Tracknpm tagWhen to use
Master@latestProduction. Stable release, fully tested. The safe default.
Next@nextYou need a feature that just landed and is not yet in master. Evaluation, early adopters, migration prep.

How to choose. Start with master. Pin the major (e.g. @gomusdev/web-components@2.x) and patch/minor updates land safely. Switch a deployment to next only when you need a feature that is not yet in master. Once that feature reaches master, switch back.

Patch and minor releases run continuously on both tracks. Breaking changes are called out in the npm changelog before they ship.

Versioning and source of truth

The library is under active development. Major bumps can ship breaking changes - this is software, not marketing copy.

Recommendations:

  • Pin the version in production. Use @gomusdev/web-components@2.1.x instead of @latest, otherwise a bump can land unannounced.
  • The storybook is the authoritative documentation. Properties, events and slots are maintained there - not here. This page would otherwise age between major bumps.
  • Read the changelog in the npm package before upgrading. Breaking-change notes live there.

When you wire up a specific component, look up the current API in the storybook. When you orient yourself overall, this page is the right entry point.

Who builds it

Two routes, both valid. The choice depends on your internal setup, pace, and design expectations.

Variant A: Agency integratesVariant B: Specialised shop builder
WhoYour existing web agencySpecialists for museum shops
PacePace of the web-components roadmapYour pace, custom features in shop code in parallel
VisualYour website + component embedStandalone shop, own domain
When this fitsAgency owns the website anyway, shop area stays smallHigh visual demands, many custom features

When this fits vs. linking and iframe widget

VariantVisualEffortWhen this fits
Link to the go~mus shopBreaks on clickHoursLive fast, simple ticket structure, brand consistency not critical
iframe widgetIframe boundaryHoursSingle booking per date (e.g. registration), no order flow on your side
Web components (this page)SeamlessDays to weeksFull booking flow, high brand expectations

Linking and web components are not exclusive. Main pages as web components, newsletters and third-party pages link to the standard shop - a common combination.

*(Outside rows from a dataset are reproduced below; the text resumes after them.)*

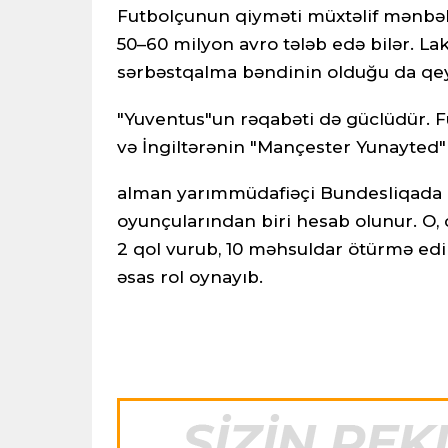
Futbolçunun qiyməti müxtəlif mənbələr
50–60 milyon avro tələb edə bilər. L
sərbəstqalma bəndinin olduğu da qeyd
"Yuventus"un rəqabəti də güclüdür. F
və İngiltərənin "Mançester Yunayted
alman yarımmüdafiəçi Bundesliqada ç
oyunçularından biri hesab olunur. O
2 qol vurub, 10 məhsuldar ötürmə ed
əsas rol oynayıb.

The direct API as a complement

The direct API is not a fourth path next to linking, widget and web components - it is the complement that makes each of these variants polished.

Combined with web components:

  • A custom event calendar built from API data, with the booking handled by the embedded component next to it
  • Custom filters and search via API, results handed to the component
  • Dynamic notices and upsells in the shop shell, fed by your own API calls

Combined with linking:

  • Show availability and prices via API on overview or detail pages, click leads into the shop with the date pre-selected
  • Combine CMS content (editorials, images, texts) and API data (dates, remaining seats) on one page
  • Build clean deep links into the shop because the API provides the needed ids and slugs

A standalone booking flow purely on the direct API is possible, but rarely the right choice - web components and widget handle checkout production-ready. The API shines next to them, in transition and display logic.